KUHP terbaru itu diserahkan ke pemerintah untuk diteken Presiden RI Joko Widodo (Jokowi) dan diberi nomor untuk masuk ke dalam lembar negara.
Paripurna untuk pengesahan KUHP terus tertunda sejak mendekati akhir masa bakti DPR periode 2014-2019 karena banyaknya gelombang aksi penolakan pasal yang dinilai publik bermasalah atau kontroversial.
Beberapa pasal kontroversial di antaranya pasal 98 yang mengatur pidana atau hukuman mati.
Dalam KUHP baru, pidana mati diancamkan secara alternatif.
Adapun bunyi Pasal 98 yaitu menjelaskan pidana mati tidak terdapat dalam stelsel pidana pokok.
Pidana mati ditentukan dalam pasal tersendiri untuk menunjukkan bahwa jenis pidana ini benar-benar bersifat khusus sebagai upaya terakhir untuk mengayomi masyarakat.

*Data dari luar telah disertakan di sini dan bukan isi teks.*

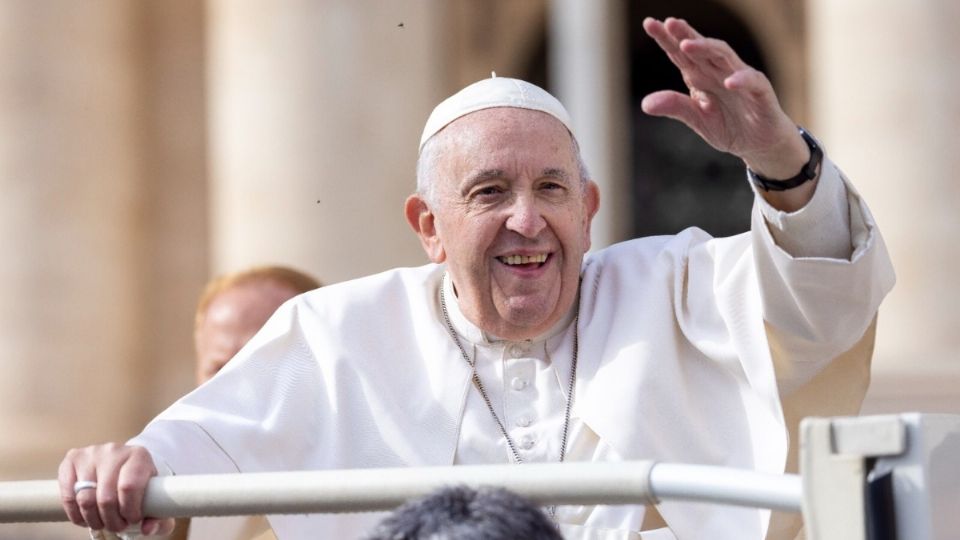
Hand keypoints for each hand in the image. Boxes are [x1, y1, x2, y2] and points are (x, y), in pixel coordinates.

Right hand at [58, 443, 174, 535]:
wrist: (124, 466)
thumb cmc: (142, 485)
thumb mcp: (157, 499)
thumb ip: (159, 518)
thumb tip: (147, 528)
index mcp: (139, 456)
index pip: (129, 487)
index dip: (129, 510)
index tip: (132, 519)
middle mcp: (114, 450)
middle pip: (105, 497)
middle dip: (111, 520)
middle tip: (117, 526)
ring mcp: (91, 453)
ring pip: (85, 499)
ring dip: (93, 519)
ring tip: (103, 522)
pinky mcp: (72, 459)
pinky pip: (68, 495)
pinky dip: (76, 513)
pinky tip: (86, 516)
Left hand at [641, 17, 808, 180]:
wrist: (758, 143)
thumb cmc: (728, 125)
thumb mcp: (696, 119)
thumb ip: (674, 107)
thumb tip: (645, 105)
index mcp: (700, 75)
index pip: (681, 53)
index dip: (667, 39)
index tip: (649, 24)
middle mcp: (719, 71)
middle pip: (701, 48)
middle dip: (685, 34)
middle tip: (669, 23)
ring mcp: (740, 79)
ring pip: (724, 56)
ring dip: (707, 48)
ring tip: (688, 45)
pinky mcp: (760, 92)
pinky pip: (751, 82)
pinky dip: (741, 80)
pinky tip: (729, 82)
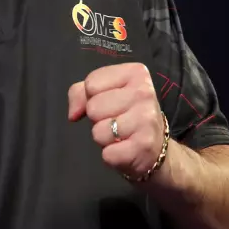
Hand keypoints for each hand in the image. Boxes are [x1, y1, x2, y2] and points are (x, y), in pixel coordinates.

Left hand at [68, 63, 165, 178]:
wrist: (154, 146)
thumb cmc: (126, 113)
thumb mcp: (104, 92)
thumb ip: (80, 92)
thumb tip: (73, 114)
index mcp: (136, 72)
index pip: (91, 83)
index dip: (93, 97)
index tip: (111, 102)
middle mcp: (144, 92)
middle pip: (93, 107)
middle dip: (99, 118)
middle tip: (116, 121)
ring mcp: (146, 119)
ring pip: (98, 131)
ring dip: (104, 137)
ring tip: (120, 135)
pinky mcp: (144, 146)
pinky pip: (108, 153)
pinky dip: (111, 155)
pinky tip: (125, 149)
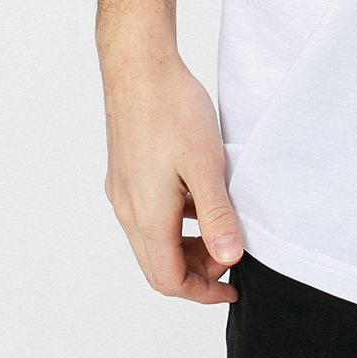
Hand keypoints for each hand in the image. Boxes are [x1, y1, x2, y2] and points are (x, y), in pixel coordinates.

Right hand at [101, 45, 242, 304]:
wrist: (139, 67)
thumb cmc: (172, 109)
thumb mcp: (206, 164)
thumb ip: (216, 214)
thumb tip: (229, 258)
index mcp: (147, 216)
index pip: (167, 279)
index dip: (201, 291)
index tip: (232, 286)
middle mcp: (129, 210)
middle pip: (158, 264)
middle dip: (196, 272)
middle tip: (232, 260)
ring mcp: (124, 191)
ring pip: (153, 238)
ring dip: (186, 245)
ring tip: (222, 231)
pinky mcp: (127, 172)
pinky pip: (149, 213)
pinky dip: (176, 220)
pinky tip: (200, 198)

Pidana mati adalah pidana yang paling berat dan harus selalu diancamkan secara alternatif dengan pidana penjara seumur hidup atau pidana penjara paling lama 20 (dua puluh) tahun.
Pidana mati dijatuhkan dengan masa percobaan, sehingga dalam tenggang waktu masa percobaan tersebut terpidana diharapkan dapat memperbaiki diri sehingga pidana mati tidak perlu dilaksanakan, dan dapat diganti dengan pidana penjara seumur hidup.
Kemudian dalam pasal 277, seseorang terancam denda maksimal Rp10 juta (kategori II) jika berjalan atau berkendara di atas tanah pembenihan.
Bunyi Pasal 277 menjelaskan larangan masuk berjalan atau berkendara bagi seseorang yang tidak memiliki hak di atas tanah oleh pemiliknya.
Dalam penjelasannya yang dimaksud dengan berkendaraan, misalnya menggunakan sepeda, sepeda motor, atau sarana angkutan lainnya.